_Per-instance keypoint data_
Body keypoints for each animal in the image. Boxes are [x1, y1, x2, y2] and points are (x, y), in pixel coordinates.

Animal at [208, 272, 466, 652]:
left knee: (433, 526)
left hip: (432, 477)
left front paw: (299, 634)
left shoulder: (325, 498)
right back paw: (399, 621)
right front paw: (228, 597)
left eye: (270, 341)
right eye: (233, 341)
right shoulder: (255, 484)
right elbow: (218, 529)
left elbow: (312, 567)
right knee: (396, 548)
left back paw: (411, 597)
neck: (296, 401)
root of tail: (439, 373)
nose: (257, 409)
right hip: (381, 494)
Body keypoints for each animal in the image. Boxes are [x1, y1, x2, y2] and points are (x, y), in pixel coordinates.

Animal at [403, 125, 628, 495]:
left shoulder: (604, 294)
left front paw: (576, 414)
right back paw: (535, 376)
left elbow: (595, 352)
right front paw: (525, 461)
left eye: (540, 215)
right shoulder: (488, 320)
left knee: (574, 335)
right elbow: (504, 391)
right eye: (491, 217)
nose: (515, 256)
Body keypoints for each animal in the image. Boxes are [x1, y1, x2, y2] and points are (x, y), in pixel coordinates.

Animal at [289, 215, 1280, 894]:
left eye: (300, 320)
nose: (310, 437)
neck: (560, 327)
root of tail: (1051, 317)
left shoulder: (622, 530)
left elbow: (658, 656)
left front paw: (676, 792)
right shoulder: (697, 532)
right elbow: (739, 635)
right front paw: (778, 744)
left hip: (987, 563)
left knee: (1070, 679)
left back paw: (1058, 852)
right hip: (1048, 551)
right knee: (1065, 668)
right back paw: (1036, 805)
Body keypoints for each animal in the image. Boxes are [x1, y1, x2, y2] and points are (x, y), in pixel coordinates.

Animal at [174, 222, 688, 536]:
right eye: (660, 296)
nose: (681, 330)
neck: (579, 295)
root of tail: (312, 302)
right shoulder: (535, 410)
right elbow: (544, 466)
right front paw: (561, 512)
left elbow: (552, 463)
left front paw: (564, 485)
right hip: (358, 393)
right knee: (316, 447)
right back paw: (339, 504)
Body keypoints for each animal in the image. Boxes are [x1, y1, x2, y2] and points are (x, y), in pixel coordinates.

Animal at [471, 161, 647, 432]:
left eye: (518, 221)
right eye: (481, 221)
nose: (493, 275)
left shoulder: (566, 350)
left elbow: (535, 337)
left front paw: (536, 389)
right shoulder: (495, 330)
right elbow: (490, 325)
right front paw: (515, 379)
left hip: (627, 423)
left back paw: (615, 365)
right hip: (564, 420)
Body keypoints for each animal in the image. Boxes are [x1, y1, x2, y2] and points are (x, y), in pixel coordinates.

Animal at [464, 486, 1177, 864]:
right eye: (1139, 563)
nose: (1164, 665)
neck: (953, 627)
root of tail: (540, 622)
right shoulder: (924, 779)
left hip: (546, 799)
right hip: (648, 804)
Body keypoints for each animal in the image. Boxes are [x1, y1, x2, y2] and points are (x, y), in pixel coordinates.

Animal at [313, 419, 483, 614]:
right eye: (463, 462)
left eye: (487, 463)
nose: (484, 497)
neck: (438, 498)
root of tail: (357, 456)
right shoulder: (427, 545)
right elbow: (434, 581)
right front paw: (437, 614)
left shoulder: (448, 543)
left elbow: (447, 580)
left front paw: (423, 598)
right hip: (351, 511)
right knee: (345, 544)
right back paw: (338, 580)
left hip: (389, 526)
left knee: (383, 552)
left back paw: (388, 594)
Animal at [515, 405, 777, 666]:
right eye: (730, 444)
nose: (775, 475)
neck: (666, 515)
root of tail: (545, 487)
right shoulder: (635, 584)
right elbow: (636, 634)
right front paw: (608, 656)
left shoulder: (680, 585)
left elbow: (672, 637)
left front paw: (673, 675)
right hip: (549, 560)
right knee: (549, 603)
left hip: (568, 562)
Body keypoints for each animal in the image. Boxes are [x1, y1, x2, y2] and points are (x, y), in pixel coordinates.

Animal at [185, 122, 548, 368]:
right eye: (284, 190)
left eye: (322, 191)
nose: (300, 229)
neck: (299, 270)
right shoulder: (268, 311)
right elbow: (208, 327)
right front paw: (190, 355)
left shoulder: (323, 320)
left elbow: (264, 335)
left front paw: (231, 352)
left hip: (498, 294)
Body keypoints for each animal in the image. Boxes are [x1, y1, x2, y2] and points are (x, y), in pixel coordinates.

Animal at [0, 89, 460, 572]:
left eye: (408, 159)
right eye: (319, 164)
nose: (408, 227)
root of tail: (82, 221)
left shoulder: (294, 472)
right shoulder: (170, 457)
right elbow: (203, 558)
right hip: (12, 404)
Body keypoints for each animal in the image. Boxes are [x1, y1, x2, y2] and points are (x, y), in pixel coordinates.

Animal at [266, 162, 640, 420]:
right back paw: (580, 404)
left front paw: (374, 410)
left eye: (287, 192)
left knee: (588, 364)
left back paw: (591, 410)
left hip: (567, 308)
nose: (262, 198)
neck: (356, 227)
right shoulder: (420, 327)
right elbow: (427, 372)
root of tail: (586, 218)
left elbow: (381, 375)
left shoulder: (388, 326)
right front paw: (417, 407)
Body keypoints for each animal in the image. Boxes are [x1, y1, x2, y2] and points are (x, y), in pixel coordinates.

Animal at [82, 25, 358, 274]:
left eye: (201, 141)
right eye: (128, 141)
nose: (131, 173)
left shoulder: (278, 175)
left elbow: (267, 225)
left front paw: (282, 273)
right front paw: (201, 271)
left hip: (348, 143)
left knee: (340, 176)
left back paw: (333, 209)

_Exercise prompt_
Print all the entries exactly as written.

_Answer to the exercise_
Body keypoints for each animal in the image. Boxes are [x1, y1, x2, y2] and points are (x, y), in pixel coordinates.

Animal at [208, 272, 466, 652]:
left knee: (433, 526)
left hip: (432, 477)
left front paw: (299, 634)
left shoulder: (325, 498)
right back paw: (399, 621)
right front paw: (228, 597)
left eye: (270, 341)
right eye: (233, 341)
right shoulder: (255, 484)
right elbow: (218, 529)
left elbow: (312, 567)
right knee: (396, 548)
left back paw: (411, 597)
neck: (296, 401)
root of tail: (439, 373)
nose: (257, 409)
right hip: (381, 494)
Body keypoints for each animal in the image. Boxes are [x1, y1, x2, y2] and points are (x, y), in pixel coordinates.

Animal at [403, 125, 628, 495]:
left shoulder: (604, 294)
left front paw: (576, 414)
right back paw: (535, 376)
left elbow: (595, 352)
right front paw: (525, 461)
left eye: (540, 215)
right shoulder: (488, 320)
left knee: (574, 335)
right elbow: (504, 391)
right eye: (491, 217)
nose: (515, 256)
Body keypoints for each animal in the image. Boxes are [x1, y1, x2, y2] and points are (x, y), in pixel coordinates.

Animal at [289, 215, 1280, 894]:
left eye: (300, 320)
nose: (310, 437)
neck: (560, 327)
root of tail: (1051, 317)
left shoulder: (622, 530)
left elbow: (658, 656)
left front paw: (676, 792)
right shoulder: (697, 532)
right elbow: (739, 635)
right front paw: (778, 744)
left hip: (987, 563)
left knee: (1070, 679)
left back paw: (1058, 852)
right hip: (1048, 551)
right knee: (1065, 668)
right back paw: (1036, 805)
Body keypoints for each animal in the image. Boxes are [x1, y1, x2, y2] and points are (x, y), in pixel coordinates.

Animal at [174, 222, 688, 536]:
right eye: (660, 296)
nose: (681, 330)
neck: (579, 295)
root of tail: (312, 302)
right shoulder: (535, 410)
right elbow: (544, 466)
right front paw: (561, 512)
left elbow: (552, 463)
left front paw: (564, 485)
right hip: (358, 393)
right knee: (316, 447)
right back paw: (339, 504)
Body keypoints for each animal in the image. Boxes are [x1, y1, x2, y2] and points are (x, y), in pixel coordinates.

Animal at [471, 161, 647, 432]:
left eye: (518, 221)
right eye: (481, 221)
nose: (493, 275)
left shoulder: (566, 350)
left elbow: (535, 337)
left front paw: (536, 389)
right shoulder: (495, 330)
right elbow: (490, 325)
right front paw: (515, 379)
left hip: (627, 423)
left back paw: (615, 365)
right hip: (564, 420)
Body keypoints for each animal in the image. Boxes are [x1, y1, x2, y2] and points are (x, y), in pixel coordinates.

Animal at [464, 486, 1177, 864]:
right eye: (1139, 563)
nose: (1164, 665)
neck: (953, 627)
root of tail: (540, 622)
right shoulder: (924, 779)
left hip: (546, 799)
right hip: (648, 804)
Body keypoints for each animal in the image. Boxes are [x1, y1, x2, y2] and points are (x, y), in pixel coordinates.

Animal at [313, 419, 483, 614]:
right eye: (463, 462)
left eye: (487, 463)
nose: (484, 497)
neck: (438, 498)
root of tail: (357, 456)
right shoulder: (427, 545)
right elbow: (434, 581)
right front paw: (437, 614)
left shoulder: (448, 543)
left elbow: (447, 580)
left front paw: (423, 598)
right hip: (351, 511)
right knee: (345, 544)
right back paw: (338, 580)
left hip: (389, 526)
left knee: (383, 552)
left back paw: (388, 594)
Animal at [515, 405, 777, 666]:
right eye: (730, 444)
nose: (775, 475)
neck: (666, 515)
root of tail: (545, 487)
right shoulder: (635, 584)
right elbow: (636, 634)
right front paw: (608, 656)
left shoulder: (680, 585)
left elbow: (672, 637)
left front paw: (673, 675)
right hip: (549, 560)
right knee: (549, 603)
left hip: (568, 562)
Body keypoints for each animal in the image. Boxes are [x1, y1, x2, y2] and points are (x, y), in pixel coordinates.

Animal at [185, 122, 548, 368]:
right eye: (284, 190)
left eye: (322, 191)
nose: (300, 229)
neck: (299, 270)
right shoulder: (268, 311)
right elbow: (208, 327)
right front paw: (190, 355)
left shoulder: (323, 320)
left elbow: (264, 335)
left front paw: (231, 352)
left hip: (498, 294)
Body keypoints for each animal in the image. Boxes are [x1, y1, x2, y2] and points are (x, y), in pixel coordinates.

Animal at [0, 89, 460, 572]:
left eye: (408, 159)
right eye: (319, 164)
nose: (408, 227)
root of tail: (82, 221)
left shoulder: (294, 472)
right shoulder: (170, 457)
right elbow: (203, 558)
right hip: (12, 404)
Body keypoints for each animal in the image. Boxes are [x1, y1, x2, y2] and points are (x, y), in pixel coordinates.

Animal at [266, 162, 640, 420]:
right back paw: (580, 404)
left front paw: (374, 410)
left eye: (287, 192)
left knee: (588, 364)
left back paw: (591, 410)
left hip: (567, 308)
nose: (262, 198)
neck: (356, 227)
right shoulder: (420, 327)
right elbow: (427, 372)
root of tail: (586, 218)
left elbow: (381, 375)
left shoulder: (388, 326)
right front paw: (417, 407)
Body keypoints for each animal in the image. Boxes are [x1, y1, x2, y2] and points are (x, y), in pixel coordinates.

Animal at [82, 25, 358, 274]:
left eye: (201, 141)
right eye: (128, 141)
nose: (131, 173)
left shoulder: (278, 175)
left elbow: (267, 225)
left front paw: (282, 273)
right front paw: (201, 271)
left hip: (348, 143)
left knee: (340, 176)
left back paw: (333, 209)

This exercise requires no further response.